According to the U.S., the discussions were successful with the sole exception of Antigua and Barbuda, who maintained an objection to the modification in the U.S. schedule. The U.S. said it had met repeatedly with Antigua and Barbuda and had offered real and substantial benefits, based on specific requests made by Antigua and Barbuda. The U.S. believed an agreement was within grasp.

With regard to Antigua and Barbuda’s suggestion that the matter be referred to mediation or good office, the U.S. said it would consider this. However, the U.S. further emphasis that, in light of the fact that the U.S. and Antigua and Barbuda had previously come close to a resolution, a serious effort to re-engage in negotiations would be more productive than referring the matter to a third party. The U.S. concluded by saying the process under GATS Article XXI was the proper forum for further discussion of this matter.

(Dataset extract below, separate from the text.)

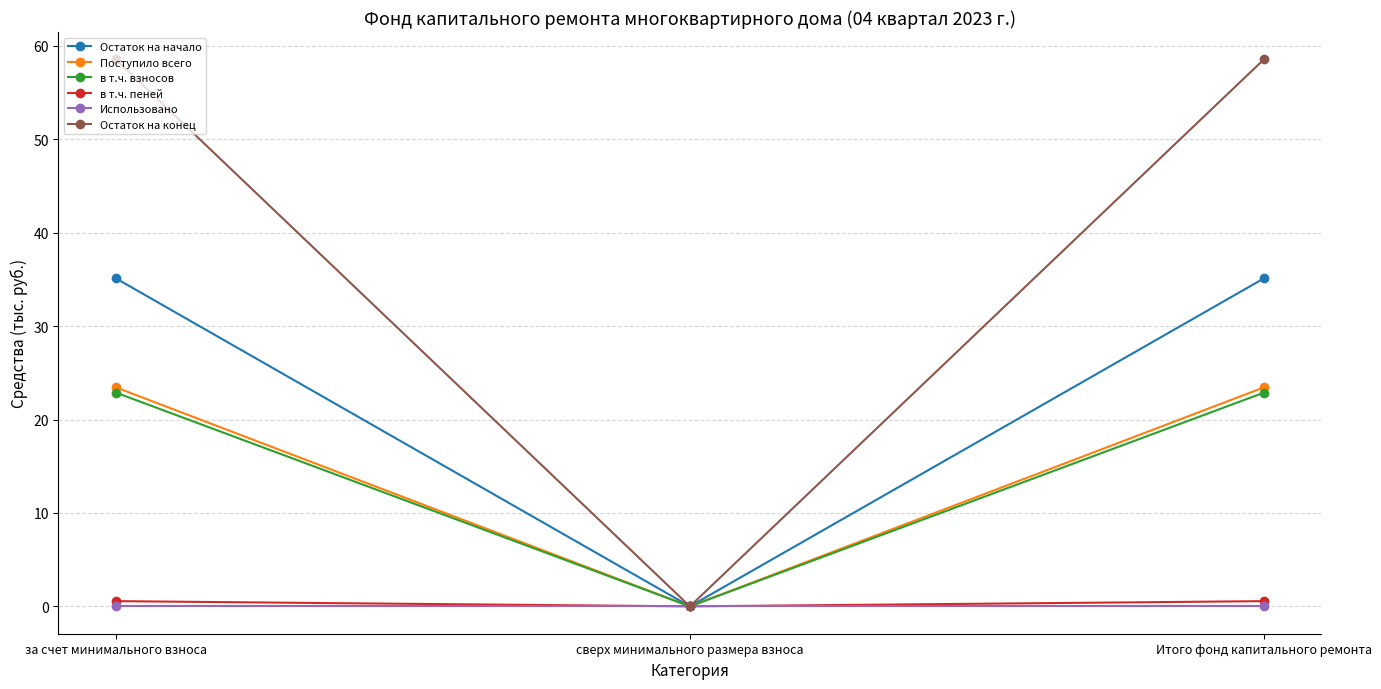

Is the value of Поступило всего at сверх минимального размера взноса greater than the value of Остаток на конец at за счет минимального взноса?

No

Brazil Still Concerned About Zeroing in AD Reviews; Says U.S. Should Recalculate AD Assessments

The World Trade Organization reports that, as required by DSU rules, the U.S. had already circulated on 12 April 2012 a written status report (WT/DS382/10/ADD.4) on its implementation of the findings in Anti-Dumping Administrative Reviews and Other Measures Related to Imports of Certain Orange Juice from Brazil (DS 382). At the meeting, the U.S. informed the DSB of additional developments since then.

The U.S. said the International Trade Administration final rule published on February 14, 2012, applied to all products from all members, including the products of Brazil covered in this dispute. The U.S. also said that in March 2012, the U.S. International Trade Commission (ITC) made a determination to revoke the antidumping duty order in its sunset review of the order on orange juice from Brazil. On April 13, 2012, the ITC published its formal determination in the sunset review. In accordance with that determination, on April 20 the ITA issued a notice revoking the antidumping duty order on the products covered in this dispute. The revocation is effective as of March 9, 2011. As a result, imports of orange juice from Brazil entered on or after March 9, 2011 were not subject to antidumping duties, and all antidumping duty cash deposits on entries on or after that date would be refunded.

Brazil said it acknowledged the U.S. efforts to abandon “zeroing” in future reviews, but it remained concerned that the U.S. final rule does not address all the findings in this dispute. Brazil said the new rule did not encompass the recalculation without “zeroing” of assessment rates applying to past entries that remain unliquidated at the end of the reasonable period of time. According to Brazil, in order to fully comply, the U.S. had to not only abandon the use of “zeroing” in the future, but also stop collecting anti-dumping duties that were calculated with the use of that illegal methodology. Consequently, Brazil had concluded a sequencing agreement (WT/DS382/11) with the U.S. to preserve its rights concerning future legal steps in this dispute.

Brazil said it would closely monitor the implementation of the final rule in the next months, and would consult with the U.S. before the end of 2012, with a view to achieving a solution to this dispute.